Le projet prévoyait quarante parcelles, des allées d’accès à chacune, des cabanons individuels, des moyens d’arrosage pour un coût de 150 000€ dont 20 % à la charge de la ville. Il s’est rattaché à la Fédération nationale des jardins familiaux pour faciliter l’obtention de conseils juridiques et techniques.

La réflexion pouvait alors porter sur la gestion du site. C’est en 1996 qu’à l’occasion de la convention avec la Fédération nationale des jardins familiaux, la ville de Bassens a décidé la gestion en régie de la structure.

C’est Lamery Josiane, maire adjointe, porteuse du dossier qui dit : « le dossier administrativement ficelé, il allait falloir le traduire dans les actions et surtout mettre en pratique les idées généreuses qui avaient motivé son montage. »

 

L’essentiel est ailleurs

Les jardins familiaux sont un projet social au sens large dont la terre est le support. On y pratique l’inter générationnel car les jardiniers sont de tout âge, retraités ou travailleurs. On y pratique la mixité car si les origines sociales sont convergentes, les métiers, les professions se distinguent. On y pratique l’interculturel car les nationalités dans cette banlieue urbaine sont différentes et le prouvent dans le choix accepté de leurs plantations.

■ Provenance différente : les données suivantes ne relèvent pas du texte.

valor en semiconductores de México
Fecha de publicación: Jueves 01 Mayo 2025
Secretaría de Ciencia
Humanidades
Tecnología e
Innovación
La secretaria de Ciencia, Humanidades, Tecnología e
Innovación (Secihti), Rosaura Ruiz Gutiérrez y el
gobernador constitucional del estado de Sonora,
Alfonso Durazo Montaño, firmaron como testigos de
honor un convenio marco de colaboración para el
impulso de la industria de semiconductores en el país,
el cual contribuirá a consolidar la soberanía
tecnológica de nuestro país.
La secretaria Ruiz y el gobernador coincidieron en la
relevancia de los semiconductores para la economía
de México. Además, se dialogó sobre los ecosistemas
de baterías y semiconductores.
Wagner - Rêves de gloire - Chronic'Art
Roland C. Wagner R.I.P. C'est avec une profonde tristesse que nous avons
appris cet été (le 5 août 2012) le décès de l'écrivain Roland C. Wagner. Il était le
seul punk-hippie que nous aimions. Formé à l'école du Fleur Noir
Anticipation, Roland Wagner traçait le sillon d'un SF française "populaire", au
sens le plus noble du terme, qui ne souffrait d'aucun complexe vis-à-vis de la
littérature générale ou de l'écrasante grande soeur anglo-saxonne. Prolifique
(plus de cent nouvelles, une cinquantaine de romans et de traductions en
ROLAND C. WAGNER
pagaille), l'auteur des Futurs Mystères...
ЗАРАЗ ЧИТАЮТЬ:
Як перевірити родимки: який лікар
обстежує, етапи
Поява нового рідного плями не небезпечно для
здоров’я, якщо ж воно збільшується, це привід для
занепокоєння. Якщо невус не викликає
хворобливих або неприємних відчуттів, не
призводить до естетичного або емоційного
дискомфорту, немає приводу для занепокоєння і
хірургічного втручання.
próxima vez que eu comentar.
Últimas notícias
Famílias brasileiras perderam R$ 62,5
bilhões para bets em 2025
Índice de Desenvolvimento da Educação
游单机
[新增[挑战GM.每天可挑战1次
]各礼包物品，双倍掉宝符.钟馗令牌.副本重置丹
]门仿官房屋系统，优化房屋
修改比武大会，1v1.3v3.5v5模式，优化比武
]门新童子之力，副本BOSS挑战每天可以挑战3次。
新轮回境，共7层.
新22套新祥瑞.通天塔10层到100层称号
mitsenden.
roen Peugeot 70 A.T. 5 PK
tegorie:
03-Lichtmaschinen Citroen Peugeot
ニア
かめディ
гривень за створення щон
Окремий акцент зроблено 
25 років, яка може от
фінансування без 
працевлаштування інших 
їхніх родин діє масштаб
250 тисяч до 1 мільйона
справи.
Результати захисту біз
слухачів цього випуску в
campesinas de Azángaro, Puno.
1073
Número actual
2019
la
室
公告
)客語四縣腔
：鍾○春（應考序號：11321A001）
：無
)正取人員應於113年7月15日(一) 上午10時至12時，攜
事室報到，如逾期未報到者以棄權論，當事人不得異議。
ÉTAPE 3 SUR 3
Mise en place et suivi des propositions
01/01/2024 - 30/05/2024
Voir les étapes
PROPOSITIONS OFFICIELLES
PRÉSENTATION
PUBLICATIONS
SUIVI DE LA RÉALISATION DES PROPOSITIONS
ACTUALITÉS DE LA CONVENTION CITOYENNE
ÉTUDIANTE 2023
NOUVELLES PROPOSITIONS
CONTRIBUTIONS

On y pratique la parité…ou presque car le sexe féminin est aussi présent ; cette terre n’est pas réservée au sexe masculin.

En fait, c’est une sorte de laboratoire du fameux vivre ensemble et de l’apprentissage parfois compliqué de la vie en collectivité.

C’est Christian, le président qui insiste sur son action « dont le but principal est de créer du lien entre jardiniers en faisant du jardin un lieu de rencontre, d’échange, de cohésion sociale ».

Pour cela il lui a fallu initier des actions : mettre en place des travaux collectifs deux fois par an suivis d’un repas partagé, nettoyer les abords, inviter à une réunion générale.

Mais comme dans toute vie en collectivité, il reconnait les difficultés inhérentes à celle-ci. Il a eu vent de la barrière invisible entre ceux du haut et ceux du bas, de la taille curieuse de légumes qui n’ont pas dû être élevés qu’au compost, du désintérêt de certains, trop nombreux à son goût, pour les activités collectives et regrette que la fête des jardins financée par son association n’est attirée que dix sept personnes.

En ce sens, il voit d’un bon œil le projet de jardin partagé qui va, sur une parcelle, faire intervenir des handicapés ou des personnes en besoin d’insertion en les faisant travailler ensemble.

Quel est le devenir des jardins familiaux ? L’urbain va-t-il coloniser tout le territoire de cette commune et faire oublier le rôle social voire thérapeutique de la terre et du jardinage.

Cela n’empêche pas Josiane d’affirmer sa fierté d’avoir accompagné ce projet et Christian de ne pas regretter de s’être engagé dans sa gestion au quotidien.